Answer by Edmond Lau, engineer at Quip, on Quora.
A number of red flags should cause you to reconsider your position at your current company, including:
These types of reasons aren’t too hard to identify and provide concrete justifications for trying something new.
It’s also time to leave when your learning rate at your job tapers off and starts to plateau. This is a much more subtle reason for leaving that’s harder for people to recognize but likely affects a much larger group of people. Transitioning to another team or company provides an opportunity to switch to a different learning curve and to accelerate your learning.
Paying attention to your learning rate is important in general but particularly important for young professionals. Learning is an investment in yourself for the future. It also compounds — knowledge not only begets knowledge, but more knowledge gives you a foundation upon which to gain knowledge even faster. This is why most people learn more in college than they did in high school and more in high school than they did in earlier years. Ideally, out of college, you should set yourself up to learn even more than before.
Palantir co-founder Stephen Cohen captures the importance of the compounding effects of learning, in an argument for why college graduates ought to work at startups instead of established companies:
Startups might not be for everyone, but the message about not shortchanging your intellectual growth rate still applies.
What about a passion for what you’re working on? A strong passion and excitement in your company mission or in what you’re doing is critical to sustaining a steep learning curve. Passion and meaningful work supply the motivation for long-term learning and allow you to stay in a state of flow more often. Mihayli Csikszentmihalyi, one of the world’s leading researchers in positive psychology, developed the theory of “flow,” a state where you enjoy what you’re doing so much that you don’t even notice the passage of time, and found that more flow generally leads to more happiness. It’s hard to stay motivated to learn or to enter a state of flow in the long run unless you believe in and enjoy what you do, and it’s also hard not to be getting better if you love what you’re doing.

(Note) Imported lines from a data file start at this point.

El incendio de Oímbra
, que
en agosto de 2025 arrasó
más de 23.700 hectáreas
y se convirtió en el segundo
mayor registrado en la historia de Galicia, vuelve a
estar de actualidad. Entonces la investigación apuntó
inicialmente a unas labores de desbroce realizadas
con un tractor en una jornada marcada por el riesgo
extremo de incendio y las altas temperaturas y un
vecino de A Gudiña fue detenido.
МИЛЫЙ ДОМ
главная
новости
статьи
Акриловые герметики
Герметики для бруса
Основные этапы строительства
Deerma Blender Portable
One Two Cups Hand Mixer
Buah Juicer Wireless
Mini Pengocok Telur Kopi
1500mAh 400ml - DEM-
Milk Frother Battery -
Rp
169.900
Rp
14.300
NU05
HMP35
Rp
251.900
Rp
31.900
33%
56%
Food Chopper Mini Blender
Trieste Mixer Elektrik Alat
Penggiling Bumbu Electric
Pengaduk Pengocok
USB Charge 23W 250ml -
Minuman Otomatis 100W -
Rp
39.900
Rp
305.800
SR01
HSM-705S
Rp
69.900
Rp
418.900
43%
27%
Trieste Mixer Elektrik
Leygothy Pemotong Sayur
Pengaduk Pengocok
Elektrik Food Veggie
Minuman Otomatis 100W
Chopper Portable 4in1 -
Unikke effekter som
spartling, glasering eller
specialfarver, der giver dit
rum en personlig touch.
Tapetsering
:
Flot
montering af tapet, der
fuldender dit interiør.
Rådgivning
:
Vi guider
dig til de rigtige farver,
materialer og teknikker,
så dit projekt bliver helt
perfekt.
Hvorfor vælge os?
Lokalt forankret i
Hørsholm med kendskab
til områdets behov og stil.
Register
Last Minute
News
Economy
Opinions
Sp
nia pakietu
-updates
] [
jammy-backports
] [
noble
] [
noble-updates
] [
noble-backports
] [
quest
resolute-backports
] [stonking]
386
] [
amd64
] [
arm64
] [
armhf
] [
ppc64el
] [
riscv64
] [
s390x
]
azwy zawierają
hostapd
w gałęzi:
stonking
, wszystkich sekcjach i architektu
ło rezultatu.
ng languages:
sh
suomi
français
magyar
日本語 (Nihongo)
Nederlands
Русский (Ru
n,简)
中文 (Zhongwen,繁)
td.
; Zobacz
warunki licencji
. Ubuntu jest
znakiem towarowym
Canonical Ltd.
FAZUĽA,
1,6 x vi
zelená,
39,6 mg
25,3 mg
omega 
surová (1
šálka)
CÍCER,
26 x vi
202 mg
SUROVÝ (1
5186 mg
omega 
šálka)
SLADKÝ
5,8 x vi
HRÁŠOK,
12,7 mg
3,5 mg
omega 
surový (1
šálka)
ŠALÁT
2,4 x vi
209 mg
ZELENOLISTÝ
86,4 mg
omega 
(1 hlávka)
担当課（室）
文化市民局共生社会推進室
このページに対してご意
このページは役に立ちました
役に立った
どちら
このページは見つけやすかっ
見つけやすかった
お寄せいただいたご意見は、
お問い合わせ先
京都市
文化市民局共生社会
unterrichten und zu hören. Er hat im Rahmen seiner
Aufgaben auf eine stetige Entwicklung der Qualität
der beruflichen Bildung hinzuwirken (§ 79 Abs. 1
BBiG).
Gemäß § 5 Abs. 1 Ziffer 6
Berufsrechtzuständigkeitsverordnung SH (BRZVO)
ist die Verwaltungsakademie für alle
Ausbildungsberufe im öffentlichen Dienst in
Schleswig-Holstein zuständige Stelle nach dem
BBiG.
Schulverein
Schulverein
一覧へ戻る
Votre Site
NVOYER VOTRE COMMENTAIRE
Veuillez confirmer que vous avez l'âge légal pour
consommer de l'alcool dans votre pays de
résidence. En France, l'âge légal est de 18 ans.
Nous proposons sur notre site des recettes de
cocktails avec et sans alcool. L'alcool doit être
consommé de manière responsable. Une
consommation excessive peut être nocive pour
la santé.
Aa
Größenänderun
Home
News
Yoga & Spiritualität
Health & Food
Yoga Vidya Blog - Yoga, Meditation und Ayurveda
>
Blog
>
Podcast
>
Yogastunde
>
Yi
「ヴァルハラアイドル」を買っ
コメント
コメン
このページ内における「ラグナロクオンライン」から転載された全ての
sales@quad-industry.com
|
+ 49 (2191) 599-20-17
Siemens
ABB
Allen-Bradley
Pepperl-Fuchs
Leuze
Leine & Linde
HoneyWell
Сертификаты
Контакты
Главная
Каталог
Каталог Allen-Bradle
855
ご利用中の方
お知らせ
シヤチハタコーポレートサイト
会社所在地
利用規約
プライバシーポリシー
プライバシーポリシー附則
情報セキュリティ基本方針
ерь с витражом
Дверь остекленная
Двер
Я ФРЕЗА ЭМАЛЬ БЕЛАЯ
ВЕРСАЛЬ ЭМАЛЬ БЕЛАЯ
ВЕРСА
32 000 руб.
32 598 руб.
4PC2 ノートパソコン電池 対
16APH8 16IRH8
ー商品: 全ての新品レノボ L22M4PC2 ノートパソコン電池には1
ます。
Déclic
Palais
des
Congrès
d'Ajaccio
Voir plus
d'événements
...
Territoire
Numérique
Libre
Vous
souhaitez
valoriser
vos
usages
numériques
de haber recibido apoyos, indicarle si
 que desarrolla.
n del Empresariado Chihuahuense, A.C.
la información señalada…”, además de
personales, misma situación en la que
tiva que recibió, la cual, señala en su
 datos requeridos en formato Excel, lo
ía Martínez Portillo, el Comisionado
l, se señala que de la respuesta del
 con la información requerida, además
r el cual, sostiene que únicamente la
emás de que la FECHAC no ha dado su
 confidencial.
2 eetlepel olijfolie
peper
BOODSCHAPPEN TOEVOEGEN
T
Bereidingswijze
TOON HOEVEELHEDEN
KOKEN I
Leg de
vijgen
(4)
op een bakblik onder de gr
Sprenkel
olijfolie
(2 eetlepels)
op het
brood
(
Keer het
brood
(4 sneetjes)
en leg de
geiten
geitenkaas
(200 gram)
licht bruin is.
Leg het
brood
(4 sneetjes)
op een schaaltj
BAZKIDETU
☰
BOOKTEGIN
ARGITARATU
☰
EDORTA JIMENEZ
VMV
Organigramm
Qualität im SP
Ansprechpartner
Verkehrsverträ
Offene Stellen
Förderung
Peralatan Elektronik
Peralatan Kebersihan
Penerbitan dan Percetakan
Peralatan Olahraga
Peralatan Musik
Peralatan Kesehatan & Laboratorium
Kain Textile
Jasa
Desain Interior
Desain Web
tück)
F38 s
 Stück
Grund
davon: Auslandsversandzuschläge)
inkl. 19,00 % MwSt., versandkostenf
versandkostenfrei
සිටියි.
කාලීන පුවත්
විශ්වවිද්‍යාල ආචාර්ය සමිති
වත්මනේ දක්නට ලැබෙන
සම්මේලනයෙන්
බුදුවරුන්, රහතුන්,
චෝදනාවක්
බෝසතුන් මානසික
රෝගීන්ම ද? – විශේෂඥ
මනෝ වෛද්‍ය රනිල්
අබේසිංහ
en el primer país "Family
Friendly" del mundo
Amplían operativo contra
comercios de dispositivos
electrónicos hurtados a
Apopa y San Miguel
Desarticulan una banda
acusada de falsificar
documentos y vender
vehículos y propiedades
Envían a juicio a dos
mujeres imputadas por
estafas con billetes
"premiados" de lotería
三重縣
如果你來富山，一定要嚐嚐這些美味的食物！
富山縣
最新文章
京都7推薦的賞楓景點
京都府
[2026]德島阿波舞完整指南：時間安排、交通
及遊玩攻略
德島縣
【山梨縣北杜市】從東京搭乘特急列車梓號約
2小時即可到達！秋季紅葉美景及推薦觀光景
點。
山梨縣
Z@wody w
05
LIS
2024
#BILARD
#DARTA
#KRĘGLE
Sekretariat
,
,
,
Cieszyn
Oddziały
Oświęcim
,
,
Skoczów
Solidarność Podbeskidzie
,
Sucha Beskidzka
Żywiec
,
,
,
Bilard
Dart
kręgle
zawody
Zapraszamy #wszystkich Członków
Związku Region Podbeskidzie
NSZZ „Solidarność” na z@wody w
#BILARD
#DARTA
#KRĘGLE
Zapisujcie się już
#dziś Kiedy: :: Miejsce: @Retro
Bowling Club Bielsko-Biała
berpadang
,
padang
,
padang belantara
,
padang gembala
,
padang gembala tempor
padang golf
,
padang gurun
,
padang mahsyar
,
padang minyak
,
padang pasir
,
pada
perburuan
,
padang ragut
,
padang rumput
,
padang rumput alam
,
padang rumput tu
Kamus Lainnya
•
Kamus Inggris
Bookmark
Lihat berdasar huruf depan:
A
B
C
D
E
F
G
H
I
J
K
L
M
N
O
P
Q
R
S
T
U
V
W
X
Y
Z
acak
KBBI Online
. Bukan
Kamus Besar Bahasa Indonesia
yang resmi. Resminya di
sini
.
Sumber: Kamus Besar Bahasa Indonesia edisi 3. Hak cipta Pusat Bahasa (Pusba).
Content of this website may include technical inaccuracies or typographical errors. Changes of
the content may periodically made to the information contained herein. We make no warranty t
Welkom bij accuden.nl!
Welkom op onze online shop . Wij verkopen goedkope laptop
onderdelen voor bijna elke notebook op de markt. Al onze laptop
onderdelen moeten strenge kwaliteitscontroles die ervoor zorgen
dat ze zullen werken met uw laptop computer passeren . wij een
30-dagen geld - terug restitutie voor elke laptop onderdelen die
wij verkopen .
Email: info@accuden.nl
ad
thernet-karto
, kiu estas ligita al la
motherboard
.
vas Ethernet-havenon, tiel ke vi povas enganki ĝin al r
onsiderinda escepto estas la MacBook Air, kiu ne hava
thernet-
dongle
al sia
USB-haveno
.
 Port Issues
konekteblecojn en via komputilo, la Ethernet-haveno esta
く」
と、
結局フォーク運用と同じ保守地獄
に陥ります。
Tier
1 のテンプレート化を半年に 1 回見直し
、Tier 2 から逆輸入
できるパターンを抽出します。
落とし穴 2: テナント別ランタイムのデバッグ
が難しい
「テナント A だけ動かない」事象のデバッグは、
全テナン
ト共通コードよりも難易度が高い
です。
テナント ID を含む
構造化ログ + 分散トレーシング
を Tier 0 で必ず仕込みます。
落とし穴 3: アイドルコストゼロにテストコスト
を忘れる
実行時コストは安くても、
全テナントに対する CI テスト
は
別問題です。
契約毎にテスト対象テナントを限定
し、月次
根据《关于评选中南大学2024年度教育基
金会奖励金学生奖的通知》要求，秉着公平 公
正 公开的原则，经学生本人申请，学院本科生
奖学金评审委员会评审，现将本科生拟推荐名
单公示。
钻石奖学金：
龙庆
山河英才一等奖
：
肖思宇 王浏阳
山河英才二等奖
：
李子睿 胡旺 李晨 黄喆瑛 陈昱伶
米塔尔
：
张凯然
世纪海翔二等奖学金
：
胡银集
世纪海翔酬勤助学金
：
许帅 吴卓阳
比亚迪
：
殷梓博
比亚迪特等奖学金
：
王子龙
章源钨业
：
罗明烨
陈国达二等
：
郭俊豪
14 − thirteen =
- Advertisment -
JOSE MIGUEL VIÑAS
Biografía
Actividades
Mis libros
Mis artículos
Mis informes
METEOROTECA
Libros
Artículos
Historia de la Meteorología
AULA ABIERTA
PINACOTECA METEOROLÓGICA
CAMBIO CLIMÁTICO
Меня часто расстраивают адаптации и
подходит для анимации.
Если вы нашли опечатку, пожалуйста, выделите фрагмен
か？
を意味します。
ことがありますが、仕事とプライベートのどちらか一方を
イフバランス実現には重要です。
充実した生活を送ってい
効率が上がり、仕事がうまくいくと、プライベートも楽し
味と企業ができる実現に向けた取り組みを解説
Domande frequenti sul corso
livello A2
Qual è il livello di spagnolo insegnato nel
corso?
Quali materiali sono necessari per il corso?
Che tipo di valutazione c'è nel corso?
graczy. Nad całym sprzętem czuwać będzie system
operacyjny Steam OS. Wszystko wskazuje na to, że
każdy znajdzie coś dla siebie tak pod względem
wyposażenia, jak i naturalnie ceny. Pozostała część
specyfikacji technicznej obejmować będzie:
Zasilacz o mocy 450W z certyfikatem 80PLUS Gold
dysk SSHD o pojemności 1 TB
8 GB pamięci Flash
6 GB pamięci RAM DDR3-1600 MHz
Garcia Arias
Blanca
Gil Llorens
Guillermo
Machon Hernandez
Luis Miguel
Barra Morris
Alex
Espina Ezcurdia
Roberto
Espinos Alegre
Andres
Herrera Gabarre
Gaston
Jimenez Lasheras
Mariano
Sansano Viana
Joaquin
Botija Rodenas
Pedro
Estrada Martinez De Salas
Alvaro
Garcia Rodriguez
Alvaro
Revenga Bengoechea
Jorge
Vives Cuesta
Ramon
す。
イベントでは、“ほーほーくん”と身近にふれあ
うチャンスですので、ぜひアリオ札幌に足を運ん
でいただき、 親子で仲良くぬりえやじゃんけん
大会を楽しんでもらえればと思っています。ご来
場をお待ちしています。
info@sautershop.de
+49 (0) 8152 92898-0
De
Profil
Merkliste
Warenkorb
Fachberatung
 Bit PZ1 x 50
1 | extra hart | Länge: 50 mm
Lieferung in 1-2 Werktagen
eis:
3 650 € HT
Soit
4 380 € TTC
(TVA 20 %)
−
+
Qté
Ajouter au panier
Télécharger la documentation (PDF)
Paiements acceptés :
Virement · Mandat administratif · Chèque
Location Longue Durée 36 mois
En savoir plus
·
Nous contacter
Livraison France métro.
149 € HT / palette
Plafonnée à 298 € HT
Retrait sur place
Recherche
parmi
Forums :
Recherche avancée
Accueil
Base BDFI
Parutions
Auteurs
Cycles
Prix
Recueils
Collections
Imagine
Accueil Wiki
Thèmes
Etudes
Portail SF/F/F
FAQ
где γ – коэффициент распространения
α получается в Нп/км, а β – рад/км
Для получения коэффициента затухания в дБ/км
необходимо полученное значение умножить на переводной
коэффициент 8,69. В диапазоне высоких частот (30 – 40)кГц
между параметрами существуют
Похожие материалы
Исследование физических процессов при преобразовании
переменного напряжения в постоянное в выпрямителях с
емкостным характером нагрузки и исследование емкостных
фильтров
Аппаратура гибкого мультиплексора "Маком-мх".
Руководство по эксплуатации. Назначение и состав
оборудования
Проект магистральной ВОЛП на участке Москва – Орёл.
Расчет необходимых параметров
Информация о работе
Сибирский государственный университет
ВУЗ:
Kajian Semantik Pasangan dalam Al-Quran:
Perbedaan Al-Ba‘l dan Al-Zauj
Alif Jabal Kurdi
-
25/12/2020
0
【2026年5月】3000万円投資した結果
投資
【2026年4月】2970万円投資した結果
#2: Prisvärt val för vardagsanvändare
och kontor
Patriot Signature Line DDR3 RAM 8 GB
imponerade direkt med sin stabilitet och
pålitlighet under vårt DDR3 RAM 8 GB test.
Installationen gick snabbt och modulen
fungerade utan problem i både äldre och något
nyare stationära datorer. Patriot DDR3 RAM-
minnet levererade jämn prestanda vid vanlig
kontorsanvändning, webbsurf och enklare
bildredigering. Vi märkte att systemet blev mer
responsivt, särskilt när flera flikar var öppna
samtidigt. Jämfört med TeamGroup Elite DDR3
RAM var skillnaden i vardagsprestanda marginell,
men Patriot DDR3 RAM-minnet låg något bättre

Assessing your learning rate first requires identifying the many different types of learning can happen on a job:
At various points in your career, you’ll value these skills differently and should seek out opportunities that develop the skills you value. All of these skills are mostly generalizable beyond your job at your current company. You take those skills and experiences with you to your next job.
There’s also a type of learning that’s important for career success but that is less transferable to other companies. And that’s institutional learning on how to function well within the specific processes defined at the company: how to get the approval of key gatekeepers for decisions, how to get projects you believe in prioritized on the roadmap, how to negotiate for more resources for your team given the company’s resource allocation process, etc. Some amount of this is necessary to do well, and some of the negotation and persuasion skills will help in the future, but to the extent that much of this learning deals with the particular bureacracy or process that you need to deal with, it’s significantly less valuable than other types of learning.
When you first join a company, the learning curve usually starts really steep (hopefully, if you’ve made a good choice). You’re immersed in new technologies, in a new product, and on a new team, and there are opportunities to learn along multiple dimensions. When I first joined Google right out of college, I learned a lot in my first six months there. Google’s done a great job with their GoogleEDU training materials. I soaked in all the codelabs that discussed why core abstractions existed and how they worked. I studied programming style guides to learn best industry practices. I read design docs about search indexing and other scalable engineering systems being built internally. I learned to build and ship something seen by tens to hundreds of millions of people per day on google.com.
Your learning rate might decrease due to organizational issues (maybe processes have become too bureaucratic and limit your ability to iterate and launch quickly) or due to maintenance issues where the team doesn’t grow quickly enough to scale with the complexity of the product. The second makes it hard for you to switch projects and work on new things.
Warning flags for me at Google started to appear when I realized that many projects either had no concrete launch paths or depended on non-transparent approval processes over which I had little visibility or control. Being able to launch products was important to the extent that I wanted to learn how to build great products, and quick, iterative feedback is a necessary foundation for learning. When I projected what I could accomplish and reasonably launch by staying an additional year, I didn’t feel satisfied, so I left. There was certainly more I could have learned by staying — I could have dug into the internals of more major systems — but my rate of learning no longer mirrored what I encountered when I first started.
I similarly left Ooyala when I felt that my own learning rate at the company began to plateau. While I was there, I learned about building and selling an enterprise product, the intricacies of flash video and analytics, project estimation and team organization, and more. I left when it became clear to me that I could learn much more on engineering and on building a product by joining a smaller and faster-growing team. A contributing factor that I only discovered after working at Ooyala for a while was that I wasn’t nearly as excited and motivated to work on an enterprise product as I was to work on a consumer product that I would actually use everyday.
Having worked at Quora for two years, I’m happy that I’m still continuously learning new things at a good rate, and it certainly helps that the product itself is also so learning-focused.
When I interned at Microsoft the summer of my junior year in college, I received a good piece of advice secondhand from a friend’s mentor: always re-examine and reflect on where you are in your career at least every two years. Even if you’re perfectly happy with your job, the exercise forces you to check that you are actually enjoying your work and learning on the job rather than just being comfortable.